▶ **Records for this task**
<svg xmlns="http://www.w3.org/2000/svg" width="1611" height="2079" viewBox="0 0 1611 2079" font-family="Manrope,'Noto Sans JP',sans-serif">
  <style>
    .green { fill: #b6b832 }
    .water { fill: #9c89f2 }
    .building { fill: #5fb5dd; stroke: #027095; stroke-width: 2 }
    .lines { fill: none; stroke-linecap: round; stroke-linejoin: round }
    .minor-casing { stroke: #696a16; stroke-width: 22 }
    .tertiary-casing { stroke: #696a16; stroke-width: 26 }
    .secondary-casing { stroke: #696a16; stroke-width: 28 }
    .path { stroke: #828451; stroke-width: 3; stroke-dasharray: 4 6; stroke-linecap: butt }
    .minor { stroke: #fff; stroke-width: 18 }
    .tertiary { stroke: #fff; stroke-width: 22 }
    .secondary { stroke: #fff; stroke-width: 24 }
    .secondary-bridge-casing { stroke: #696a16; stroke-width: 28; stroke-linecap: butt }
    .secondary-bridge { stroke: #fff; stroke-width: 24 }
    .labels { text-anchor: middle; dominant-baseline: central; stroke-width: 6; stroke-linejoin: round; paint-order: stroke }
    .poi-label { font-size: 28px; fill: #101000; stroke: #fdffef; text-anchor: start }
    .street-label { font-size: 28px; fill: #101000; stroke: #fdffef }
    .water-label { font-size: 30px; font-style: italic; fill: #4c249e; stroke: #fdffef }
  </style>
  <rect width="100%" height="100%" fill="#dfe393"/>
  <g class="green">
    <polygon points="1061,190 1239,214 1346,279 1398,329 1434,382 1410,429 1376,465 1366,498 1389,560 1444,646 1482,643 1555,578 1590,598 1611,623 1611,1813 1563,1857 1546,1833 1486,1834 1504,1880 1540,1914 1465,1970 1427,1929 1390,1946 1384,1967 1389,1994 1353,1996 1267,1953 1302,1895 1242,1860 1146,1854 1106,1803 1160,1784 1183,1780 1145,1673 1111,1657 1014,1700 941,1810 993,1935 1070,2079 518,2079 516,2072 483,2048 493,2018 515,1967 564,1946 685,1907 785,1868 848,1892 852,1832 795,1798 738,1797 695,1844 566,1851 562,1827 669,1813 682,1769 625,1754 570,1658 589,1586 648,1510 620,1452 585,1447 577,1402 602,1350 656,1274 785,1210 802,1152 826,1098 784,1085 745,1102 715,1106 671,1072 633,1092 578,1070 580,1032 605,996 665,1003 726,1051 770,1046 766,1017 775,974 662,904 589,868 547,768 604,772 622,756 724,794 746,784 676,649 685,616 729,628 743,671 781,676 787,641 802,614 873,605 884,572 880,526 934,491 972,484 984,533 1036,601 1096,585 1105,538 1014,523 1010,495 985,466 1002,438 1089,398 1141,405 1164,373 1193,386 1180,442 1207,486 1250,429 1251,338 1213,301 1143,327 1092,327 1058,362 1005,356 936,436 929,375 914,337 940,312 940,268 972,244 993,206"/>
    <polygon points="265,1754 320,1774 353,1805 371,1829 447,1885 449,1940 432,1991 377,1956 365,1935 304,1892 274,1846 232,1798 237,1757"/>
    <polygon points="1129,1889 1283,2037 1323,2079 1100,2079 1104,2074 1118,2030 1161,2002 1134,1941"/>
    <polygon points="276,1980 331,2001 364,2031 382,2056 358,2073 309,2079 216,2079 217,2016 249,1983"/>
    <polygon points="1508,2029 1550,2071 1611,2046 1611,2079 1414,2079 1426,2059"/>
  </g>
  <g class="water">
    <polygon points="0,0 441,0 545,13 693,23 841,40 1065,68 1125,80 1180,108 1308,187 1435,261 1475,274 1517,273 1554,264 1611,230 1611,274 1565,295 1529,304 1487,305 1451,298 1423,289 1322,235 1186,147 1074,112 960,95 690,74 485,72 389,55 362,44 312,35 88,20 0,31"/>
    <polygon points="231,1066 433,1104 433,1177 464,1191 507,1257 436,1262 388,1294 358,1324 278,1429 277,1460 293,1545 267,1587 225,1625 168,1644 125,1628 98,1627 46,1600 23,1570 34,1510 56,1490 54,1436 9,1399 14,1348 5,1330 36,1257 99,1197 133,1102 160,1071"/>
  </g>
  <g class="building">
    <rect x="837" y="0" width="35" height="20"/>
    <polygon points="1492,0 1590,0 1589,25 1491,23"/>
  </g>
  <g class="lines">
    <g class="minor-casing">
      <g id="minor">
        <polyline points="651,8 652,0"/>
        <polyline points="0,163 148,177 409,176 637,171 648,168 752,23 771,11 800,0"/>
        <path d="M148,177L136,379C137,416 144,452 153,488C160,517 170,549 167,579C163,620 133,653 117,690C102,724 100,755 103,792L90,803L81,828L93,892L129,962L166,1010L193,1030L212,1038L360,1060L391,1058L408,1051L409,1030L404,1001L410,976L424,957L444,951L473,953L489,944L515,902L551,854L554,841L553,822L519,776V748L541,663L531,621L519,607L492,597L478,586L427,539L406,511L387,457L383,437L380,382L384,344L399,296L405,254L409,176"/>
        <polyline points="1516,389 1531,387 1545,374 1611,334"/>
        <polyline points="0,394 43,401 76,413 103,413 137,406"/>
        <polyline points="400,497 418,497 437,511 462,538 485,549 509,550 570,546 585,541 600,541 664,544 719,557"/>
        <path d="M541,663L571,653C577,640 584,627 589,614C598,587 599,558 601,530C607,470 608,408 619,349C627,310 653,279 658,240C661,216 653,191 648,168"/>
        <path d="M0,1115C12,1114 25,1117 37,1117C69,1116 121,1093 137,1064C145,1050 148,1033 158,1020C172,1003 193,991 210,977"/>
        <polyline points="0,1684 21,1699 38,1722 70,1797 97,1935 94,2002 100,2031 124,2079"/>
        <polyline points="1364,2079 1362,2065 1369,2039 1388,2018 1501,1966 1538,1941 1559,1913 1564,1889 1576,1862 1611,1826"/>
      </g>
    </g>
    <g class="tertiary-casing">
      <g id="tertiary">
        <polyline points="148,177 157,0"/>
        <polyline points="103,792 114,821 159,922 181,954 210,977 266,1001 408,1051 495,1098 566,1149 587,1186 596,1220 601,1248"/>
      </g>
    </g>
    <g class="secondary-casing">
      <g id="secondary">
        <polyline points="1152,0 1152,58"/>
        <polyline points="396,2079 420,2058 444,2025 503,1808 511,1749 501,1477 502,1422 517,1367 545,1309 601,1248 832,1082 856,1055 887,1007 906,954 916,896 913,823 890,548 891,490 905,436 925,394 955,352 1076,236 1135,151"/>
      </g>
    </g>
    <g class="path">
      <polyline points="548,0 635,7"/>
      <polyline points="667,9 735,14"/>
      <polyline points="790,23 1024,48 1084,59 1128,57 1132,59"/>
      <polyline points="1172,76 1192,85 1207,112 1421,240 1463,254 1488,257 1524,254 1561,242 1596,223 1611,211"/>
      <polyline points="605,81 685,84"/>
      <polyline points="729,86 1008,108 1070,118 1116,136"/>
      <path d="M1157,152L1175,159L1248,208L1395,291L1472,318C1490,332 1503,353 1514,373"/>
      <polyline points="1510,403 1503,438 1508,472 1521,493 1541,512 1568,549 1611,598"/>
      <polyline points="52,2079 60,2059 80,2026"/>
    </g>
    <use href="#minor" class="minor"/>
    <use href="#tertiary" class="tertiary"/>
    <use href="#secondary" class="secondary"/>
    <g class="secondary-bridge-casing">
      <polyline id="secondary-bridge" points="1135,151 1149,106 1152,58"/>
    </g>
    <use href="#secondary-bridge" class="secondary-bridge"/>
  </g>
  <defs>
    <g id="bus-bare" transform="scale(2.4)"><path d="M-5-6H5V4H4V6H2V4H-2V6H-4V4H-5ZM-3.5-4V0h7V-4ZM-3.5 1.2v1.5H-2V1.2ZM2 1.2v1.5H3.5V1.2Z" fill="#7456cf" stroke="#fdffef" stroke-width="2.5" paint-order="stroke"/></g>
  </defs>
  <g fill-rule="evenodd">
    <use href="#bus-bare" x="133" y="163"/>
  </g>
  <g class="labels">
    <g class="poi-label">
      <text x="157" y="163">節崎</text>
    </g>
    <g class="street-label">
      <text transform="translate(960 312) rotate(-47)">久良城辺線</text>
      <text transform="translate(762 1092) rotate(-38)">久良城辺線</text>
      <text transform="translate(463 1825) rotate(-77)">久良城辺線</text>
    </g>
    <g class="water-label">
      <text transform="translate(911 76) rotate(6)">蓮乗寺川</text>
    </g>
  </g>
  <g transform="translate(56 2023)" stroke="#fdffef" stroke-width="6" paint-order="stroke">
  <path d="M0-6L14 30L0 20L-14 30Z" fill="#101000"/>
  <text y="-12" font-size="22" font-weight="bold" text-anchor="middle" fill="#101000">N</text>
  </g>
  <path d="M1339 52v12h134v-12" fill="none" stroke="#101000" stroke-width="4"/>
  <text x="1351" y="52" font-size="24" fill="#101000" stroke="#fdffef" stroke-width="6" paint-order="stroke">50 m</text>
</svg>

▶ **Goal of the exercise**
Please report how many lines in the records contain the string "linejoin", and write nothing besides that number.

▶ **Output**
2